Le fameux dîner du 29 octobre[1] s’est très bien passé ; pourtant, il me paraît que votre ami M. de Salvandy est peu en faveur. Il y a de l’aigreur, on se plaint, c’est mauvais signe ; cependant, comme après tout il faut que l’affaire marche, et qu’on est médiocrement sûr de soi, on finira par se serrer la main, et tout s’arrangera. Je persévère à croire qu’il y a du danger à trop parler, surtout au public.

Mais moi-même, est-ce que je ne tombe pas dans ce. défaut ? Ma lettre n’est-elle pas déjà bien longue ? J’ai tant écrit et pensé tous ces jours-ci que j’ai contracté l’habitude de déverser mon trop-plein de paroles.
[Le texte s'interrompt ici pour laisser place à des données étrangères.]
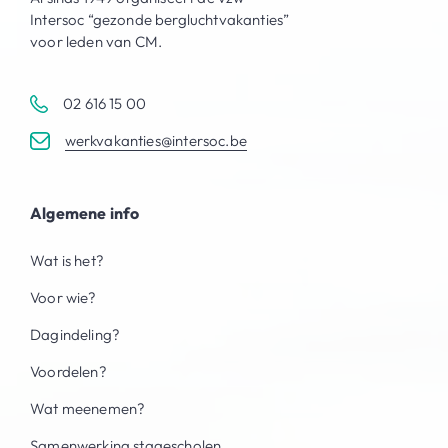
Intersoc “gezonde bergluchtvakanties”
voor leden van CM.
02 616 15 00
werkvakanties@intersoc.be
Algemene info
Wat is het?
Voor wie?
Dagindeling?
Voordelen?
Wat meenemen?
Samenwerking stagescholen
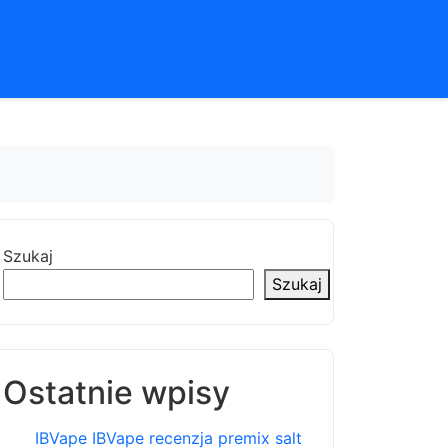
Szukaj
Szukaj
Ostatnie wpisy
IBVape IBVape recenzja premix salt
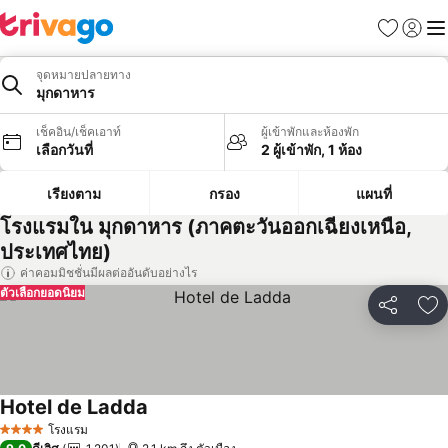
รายการโป
เข้าสู่ร
เมนู
จุดหมายปลายทาง
มุกดาหาร
เช็คอิน/เช็คเอาท์
ผู้เข้าพักและห้องพัก
เลือกวันที่
2 ผู้เข้าพัก, 1 ห้อง
เรียงตาม
กรอง
แผนที่
โรงแรมใน มุกดาหาร (ภาคตะวันออกเฉียงเหนือ,
ประเทศไทย)
ค่าคอมมิชชั่นมีผลต่ออันดับอย่างไร
ตัวเลือกยอดนิยม
แชร์
เพ
Hotel de Ladda
โรงแรม
4 ดาว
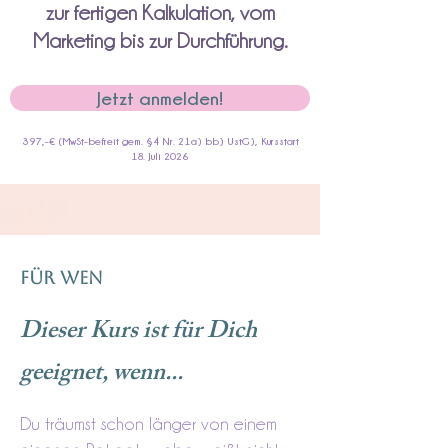
zur fertigen Kalkulation, vom
Marketing bis zur Durchführung.
Jetzt anmelden!
397,-€ (MwSt-befreit gem. §4 Nr. 21a) bb) UstG), Kursstart
18. Juli 2026
FÜR WEN
Dieser Kurs ist für Dich
geeignet, wenn...
Du träumst schon länger von einem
Je vais bien vite la perdre, je n’ai gardé que ce qu’il faut pour vous souhaiter bonheur et calme. Faites comme le caméléon, prenez la teinte du lieu où vous êtes : tout repose dans vos champs ; reposez-vous aussi dans une molle quiétude.


Cherbourg, le 6 décembre 1847.

Je suis arrivé à Cherbourg à dix heures et demie du soir par un temps abominable ; de la pluie, du vent, de la grêle. Dans le coupé de la diligence, j’ai fait bien innocemment une passion bizarre qui s’est brisée au relai de Valognes. — Au moment où la voiture s’arrêtait au bureau de Cherbourg, voici qu’une multitude de voix s’écrient : — Y est-il ? le voilà ! — Et je me trouve entouré de mon

  1. Anniversaire du jour qui avait donné son nom au ministère.